EXERCISE DESCRIPTION: Though the entries hold pictures, only their text should be duplicated, exactly and in full.
+++
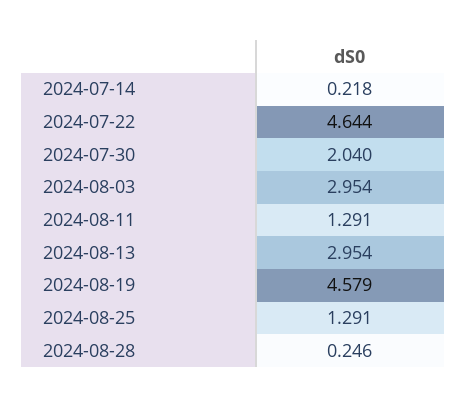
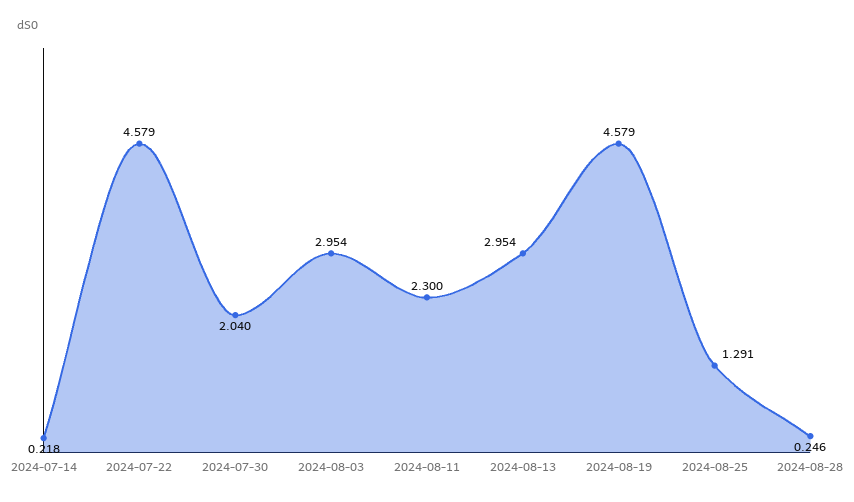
  {
    "2024-07-14": 0.218,
-   "2024-07-22": 4.644,
+   "2024-07-22": 4.579,
    "2024-07-30": 2.04,
    "2024-08-03": 2.954,
-   "2024-08-11": 1.291,
+   "2024-08-11": 2.3,
    "2024-08-13": 2.954,
    "2024-08-19": 4.579,
    "2024-08-25": 1.291,
    "2024-08-28": 0.246
  }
+++
RESULT:
  {
    "2024-07-14": 0.218,
-   "2024-07-22": 4.644,
+   "2024-07-22": 4.579,
    "2024-07-30": 2.04,
    "2024-08-03": 2.954,
-   "2024-08-11": 1.291,
+   "2024-08-11": 2.3,
    "2024-08-13": 2.954,
    "2024-08-19": 4.579,
    "2024-08-25": 1.291,
    "2024-08-28": 0.246
  }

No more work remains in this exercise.